Last, but not least, make sure you practice the following good online security habits, which in many cases are the most important steps of all:

  • Backup, Backup, Backup!
  • Do not open attachments if you do not know who sent them.
  • Do not open attachments until you confirm that the person actually sent you them,
  • Scan attachments with tools like VirusTotal.
  • Make sure all Windows updates are installed as soon as they come out! Also make sure you update all programs, especially Java, Flash, and Adobe Reader. Older programs contain security vulnerabilities that are commonly exploited by malware distributors. Therefore it is important to keep them updated.
  • Make sure you use have some sort of security software installed.
  • Use hard passwords and never reuse the same password at multiple sites.
  • If you are using Remote Desktop Services, do not connect it directly to the Internet. Instead make it accessibly only via a VPN.

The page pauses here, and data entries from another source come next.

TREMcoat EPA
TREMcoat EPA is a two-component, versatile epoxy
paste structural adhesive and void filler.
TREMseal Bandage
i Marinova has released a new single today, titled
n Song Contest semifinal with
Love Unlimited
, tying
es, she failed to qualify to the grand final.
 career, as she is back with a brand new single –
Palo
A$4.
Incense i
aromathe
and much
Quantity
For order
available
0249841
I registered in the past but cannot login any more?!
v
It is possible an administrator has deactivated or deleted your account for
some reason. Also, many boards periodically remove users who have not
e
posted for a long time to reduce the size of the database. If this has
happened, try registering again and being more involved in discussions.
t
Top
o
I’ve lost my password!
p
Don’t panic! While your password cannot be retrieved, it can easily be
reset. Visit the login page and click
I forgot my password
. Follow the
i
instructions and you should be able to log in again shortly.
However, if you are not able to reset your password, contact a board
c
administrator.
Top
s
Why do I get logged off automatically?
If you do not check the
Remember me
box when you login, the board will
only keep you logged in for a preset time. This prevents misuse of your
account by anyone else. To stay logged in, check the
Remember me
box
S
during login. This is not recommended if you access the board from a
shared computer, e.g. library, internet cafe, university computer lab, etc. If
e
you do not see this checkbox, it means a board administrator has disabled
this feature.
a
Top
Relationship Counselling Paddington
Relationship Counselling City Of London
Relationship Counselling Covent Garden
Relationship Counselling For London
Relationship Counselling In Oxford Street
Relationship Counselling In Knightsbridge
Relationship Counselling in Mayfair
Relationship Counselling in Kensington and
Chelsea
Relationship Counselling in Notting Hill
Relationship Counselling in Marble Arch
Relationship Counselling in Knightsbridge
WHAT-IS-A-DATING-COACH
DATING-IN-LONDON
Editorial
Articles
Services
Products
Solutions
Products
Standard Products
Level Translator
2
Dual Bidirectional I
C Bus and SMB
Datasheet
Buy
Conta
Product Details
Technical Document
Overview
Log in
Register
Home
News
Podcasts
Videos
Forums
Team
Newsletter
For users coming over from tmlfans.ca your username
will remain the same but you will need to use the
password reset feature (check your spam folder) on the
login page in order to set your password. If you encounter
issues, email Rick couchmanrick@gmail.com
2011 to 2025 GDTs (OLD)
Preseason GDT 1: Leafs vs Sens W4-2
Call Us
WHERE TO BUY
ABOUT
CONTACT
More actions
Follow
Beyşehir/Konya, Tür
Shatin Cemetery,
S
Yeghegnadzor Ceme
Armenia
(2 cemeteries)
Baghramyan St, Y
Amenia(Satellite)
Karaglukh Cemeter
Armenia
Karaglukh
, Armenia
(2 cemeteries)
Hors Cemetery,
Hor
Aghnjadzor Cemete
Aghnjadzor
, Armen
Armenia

For a complete guide on ransomware protection, you visit our How to Protect and Harden a Computer against Ransomware article.

Related Articles:

The Week in Ransomware - December 7th 2018 - WeChat Ransomware, Scammers, & More

Ransomware Infects 100K PCs in China, Demands WeChat Payment

Chinese Police Arrest Dev Behind UNNAMED1989 WeChat Ransomware

Company Pretends to Decrypt Ransomware But Just Pays Ransom

Moscow's New Cable Car System Infected with Ransomware the Day After it Opens



ARENA SHA256: a683494fc0d017fd3b4638f8b84caaaac145cc28bc211bd7361723368b4bb21e

Arena Crysis Ransomware FILES ENCRYPTED.TXT Ransom Note:

all your data has been locked us
You want to return?
write email

Arena Crysis Ransomware INFO.hta Ransom Note:

All your files have been encrypted!
All your files have been encrypted due to a security problem with your PC. If you want to restore them, write us to the e-mail
Write this ID in the title of your message [id]
In case of no answer in 24 hours write us to theese
You have to pay for decryption in Bitcoins. The price depends on how fast you write to us. After payment we will send you the decryption tool that will decrypt all your files. 
Free decryption as guarantee
Before paying you can send us up to 5 files for free decryption. The total size of files must be less than 10Mb (non archived), and files should not contain valuable information. (databases,backups, large excel sheets, etc.) 
How to obtain Bitcoins
The easiest way to buy bitcoins is LocalBitcoins site. You have to register, click 'Buy bitcoins', and select the seller by payment method and price. 
Also you can find other places to buy Bitcoins and beginners guide here: 
Do not rename encrypted files. 
Do not try to decrypt your data using third party software, it may cause permanent data loss. 
Decryption of your files with the help of third parties may cause increased price (they add their fee to our) or you can become a victim of a scam.